:: O QUE FAZER ::
Segundo o trecho selecionado, o que o templo representava?

:: TRECHO SELECIONADO ::
A) Poder Religioso. Jesus enfrentou e rompeu com as estruturas do poder religioso. No texto de Lucas vemos Jesus entrando para ensinar numa sinagoga (Lucas 4:14,16). Por que Jesus valorizava tanto a Sinagoga em detrimento do Templo? Com certeza, podemos ver que há um grande conflito entre o Templo e a Sinagoga. O templo representava o poder religioso exercido por uma elite sacerdotal que se colocava entre o povo e o Deus Todo Poderoso.
Os maiores conflitos de Jesus se deram nesse campo religioso e teológico. Jesus ensinava que o espírito da lei era mais importante e que toda essa estrutura de poder não tinha valor aos olhos de Deus. Como Ele mesmo afirmou: “os últimos seriam os primeiros”.

:: LISTAGEM DE DADOS ::

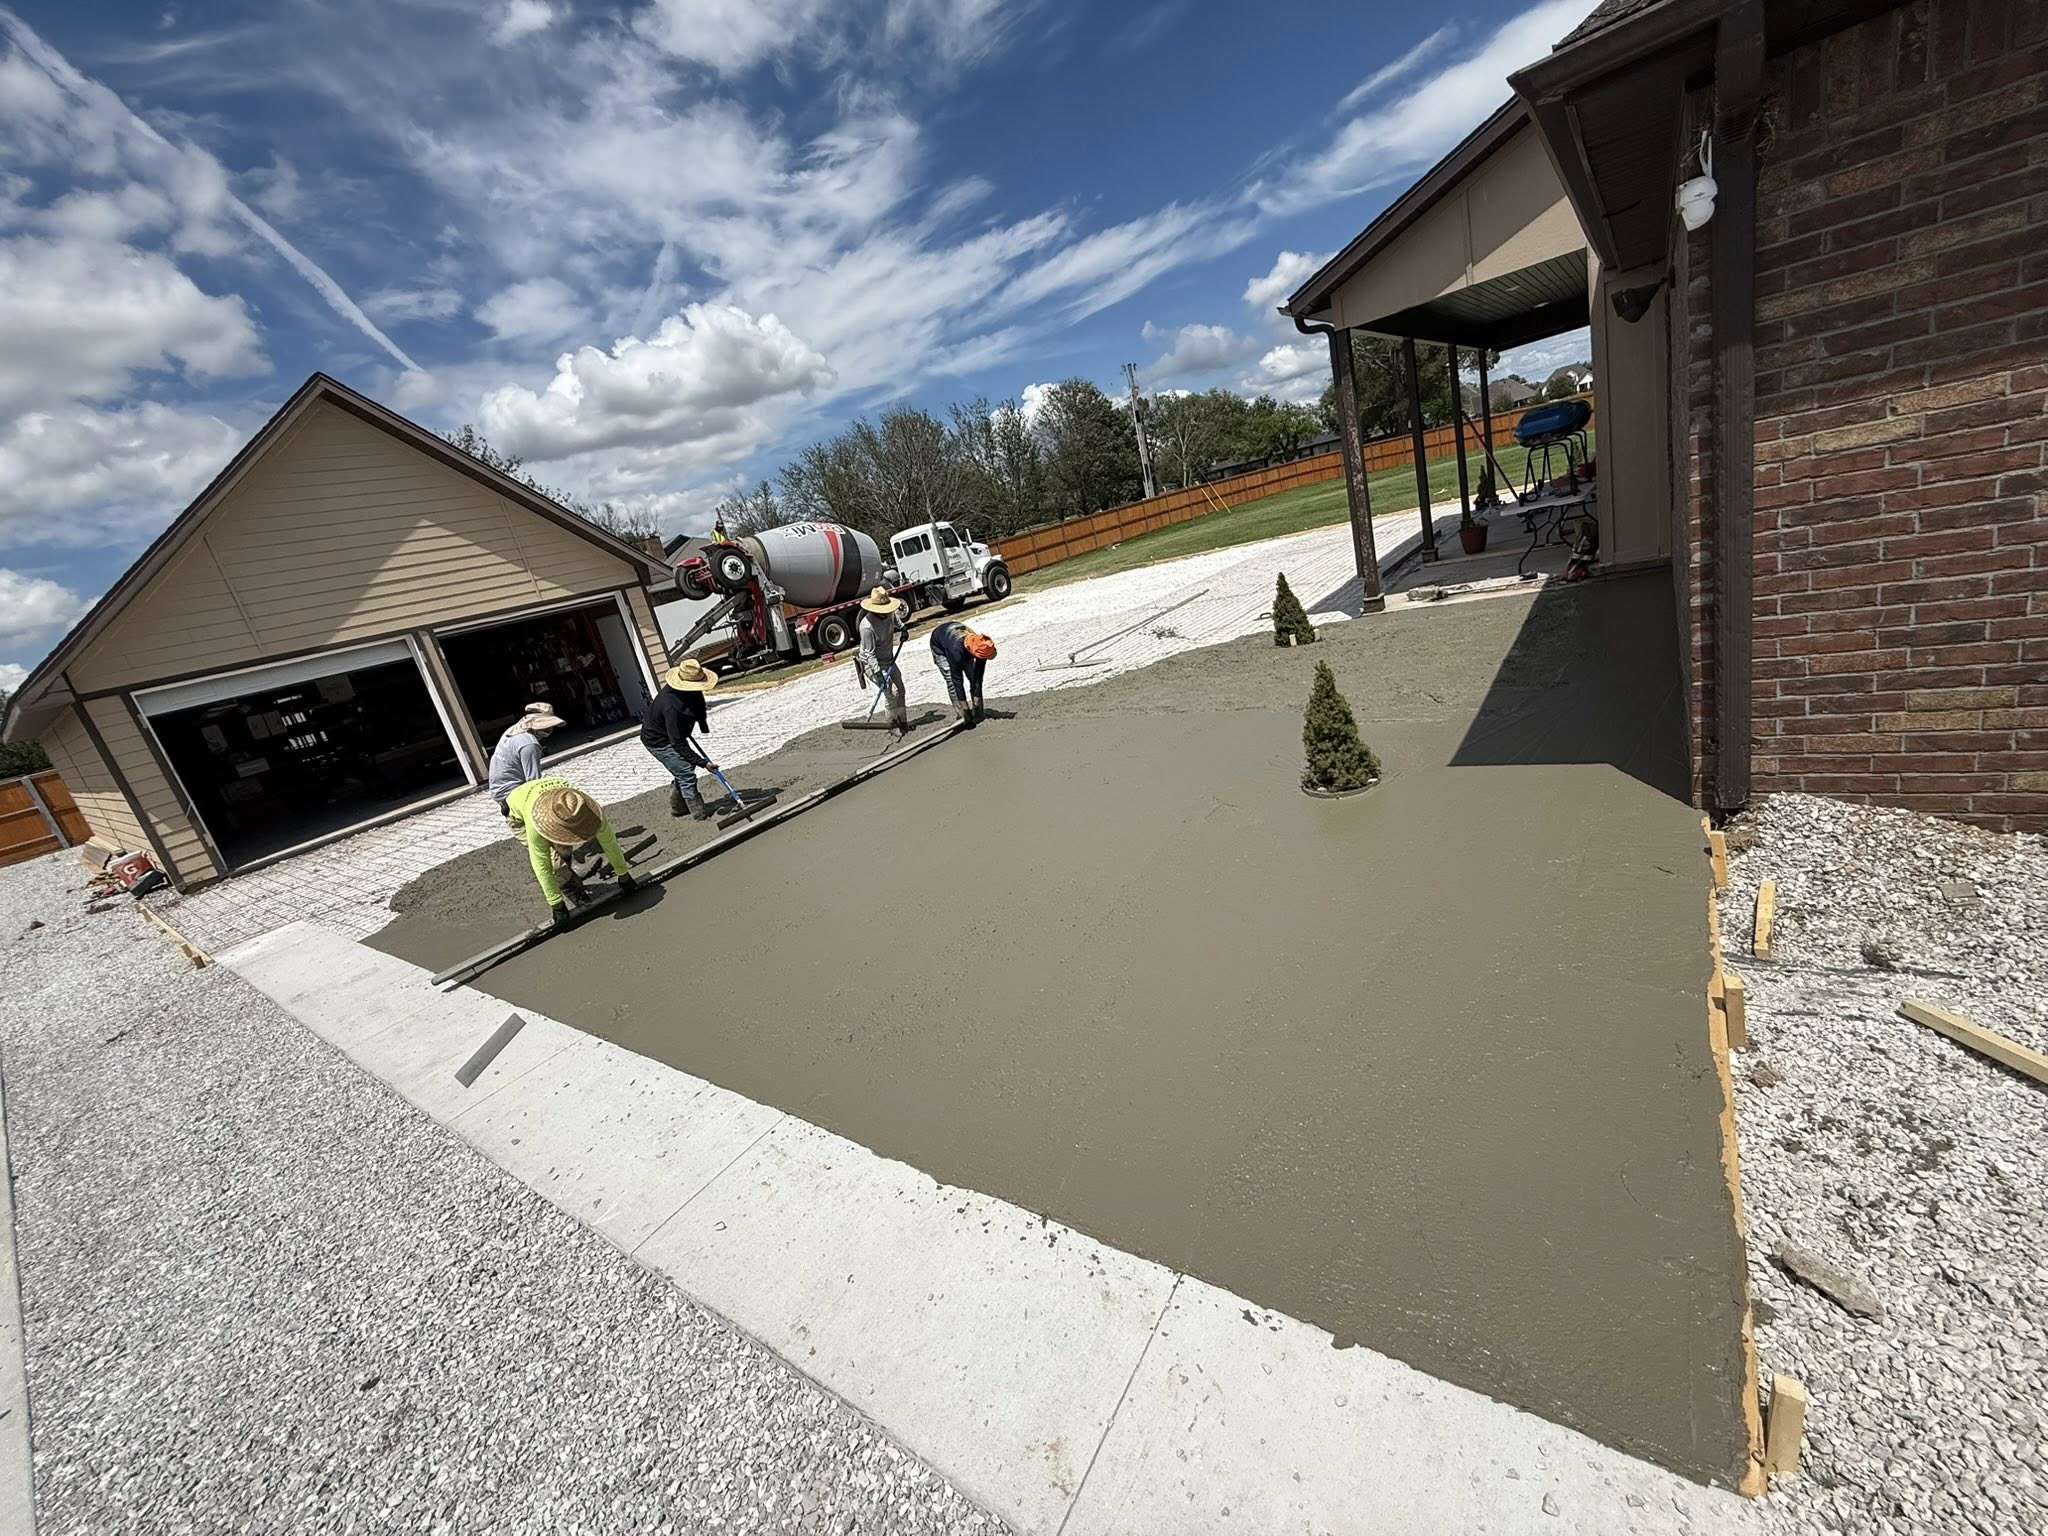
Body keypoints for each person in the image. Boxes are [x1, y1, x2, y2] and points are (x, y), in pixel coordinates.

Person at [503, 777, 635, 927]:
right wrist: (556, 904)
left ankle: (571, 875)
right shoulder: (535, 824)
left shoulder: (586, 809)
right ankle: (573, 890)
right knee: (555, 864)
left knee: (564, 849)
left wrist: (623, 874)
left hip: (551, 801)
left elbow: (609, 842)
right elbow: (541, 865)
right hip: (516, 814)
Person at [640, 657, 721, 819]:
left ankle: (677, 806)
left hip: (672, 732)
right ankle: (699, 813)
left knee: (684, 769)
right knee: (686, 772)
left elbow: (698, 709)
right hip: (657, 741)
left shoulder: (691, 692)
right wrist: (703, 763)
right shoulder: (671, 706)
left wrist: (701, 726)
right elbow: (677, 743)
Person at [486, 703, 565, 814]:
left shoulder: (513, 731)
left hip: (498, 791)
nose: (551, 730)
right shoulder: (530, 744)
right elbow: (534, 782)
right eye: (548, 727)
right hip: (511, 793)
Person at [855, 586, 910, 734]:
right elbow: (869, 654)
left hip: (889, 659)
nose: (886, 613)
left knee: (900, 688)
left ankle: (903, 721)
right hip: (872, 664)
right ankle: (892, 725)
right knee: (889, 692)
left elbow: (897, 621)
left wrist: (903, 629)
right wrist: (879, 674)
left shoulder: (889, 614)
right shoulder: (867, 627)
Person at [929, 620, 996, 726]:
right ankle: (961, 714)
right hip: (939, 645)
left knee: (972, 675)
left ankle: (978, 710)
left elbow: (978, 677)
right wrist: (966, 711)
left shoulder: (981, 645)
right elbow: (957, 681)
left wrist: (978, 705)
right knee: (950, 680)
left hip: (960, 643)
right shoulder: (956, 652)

...

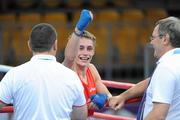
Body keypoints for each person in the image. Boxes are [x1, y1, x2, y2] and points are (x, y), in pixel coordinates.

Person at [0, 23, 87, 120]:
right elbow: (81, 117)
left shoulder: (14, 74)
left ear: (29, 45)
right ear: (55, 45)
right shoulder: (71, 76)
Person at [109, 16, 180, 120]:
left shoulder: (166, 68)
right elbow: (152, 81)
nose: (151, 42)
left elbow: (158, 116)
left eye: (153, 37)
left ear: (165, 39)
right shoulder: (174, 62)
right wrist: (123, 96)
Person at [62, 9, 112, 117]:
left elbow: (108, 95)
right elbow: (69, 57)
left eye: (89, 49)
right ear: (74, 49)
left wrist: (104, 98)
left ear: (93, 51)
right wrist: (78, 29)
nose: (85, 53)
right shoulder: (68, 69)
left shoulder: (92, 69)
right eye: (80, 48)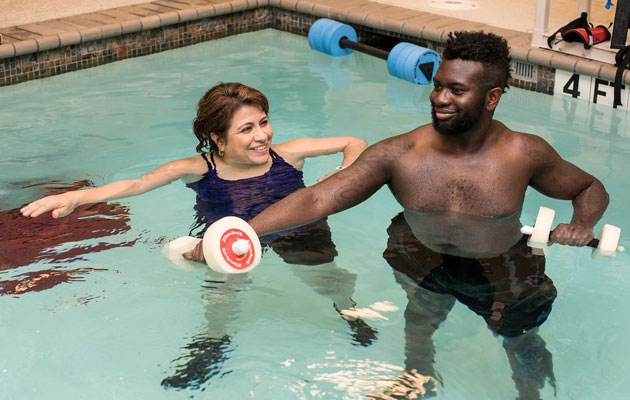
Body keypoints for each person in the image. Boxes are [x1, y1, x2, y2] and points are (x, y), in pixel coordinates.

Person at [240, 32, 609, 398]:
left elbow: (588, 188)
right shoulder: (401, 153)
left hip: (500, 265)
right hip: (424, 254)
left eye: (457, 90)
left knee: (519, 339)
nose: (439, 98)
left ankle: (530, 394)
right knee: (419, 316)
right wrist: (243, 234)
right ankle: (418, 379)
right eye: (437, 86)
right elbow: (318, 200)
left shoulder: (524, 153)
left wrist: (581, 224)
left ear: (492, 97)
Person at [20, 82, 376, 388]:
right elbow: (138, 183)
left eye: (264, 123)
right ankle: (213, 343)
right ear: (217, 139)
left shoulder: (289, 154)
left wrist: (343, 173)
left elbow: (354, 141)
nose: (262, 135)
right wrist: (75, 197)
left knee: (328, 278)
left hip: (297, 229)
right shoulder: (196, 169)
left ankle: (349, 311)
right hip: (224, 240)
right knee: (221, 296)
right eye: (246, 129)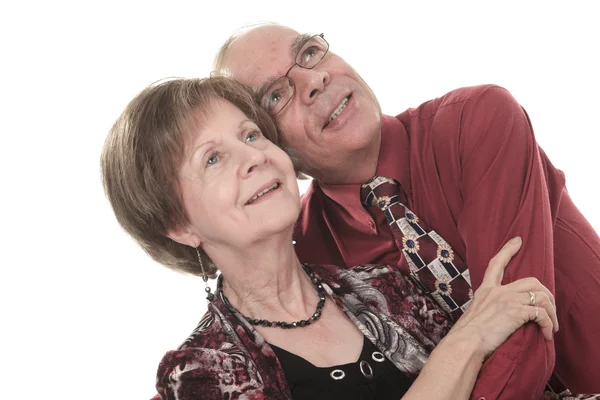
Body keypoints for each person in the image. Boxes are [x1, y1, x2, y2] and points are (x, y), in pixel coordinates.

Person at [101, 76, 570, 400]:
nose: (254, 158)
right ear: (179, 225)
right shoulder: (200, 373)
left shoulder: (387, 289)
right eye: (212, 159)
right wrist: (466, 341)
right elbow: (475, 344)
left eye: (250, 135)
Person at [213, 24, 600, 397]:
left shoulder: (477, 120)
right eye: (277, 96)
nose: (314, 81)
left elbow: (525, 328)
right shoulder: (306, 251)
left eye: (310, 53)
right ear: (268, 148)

:: RESPOSTA À TAREFA ::
O poder religioso exercido por uma elite sacerdotal que se colocava entre o povo e o Deus Todo Poderoso.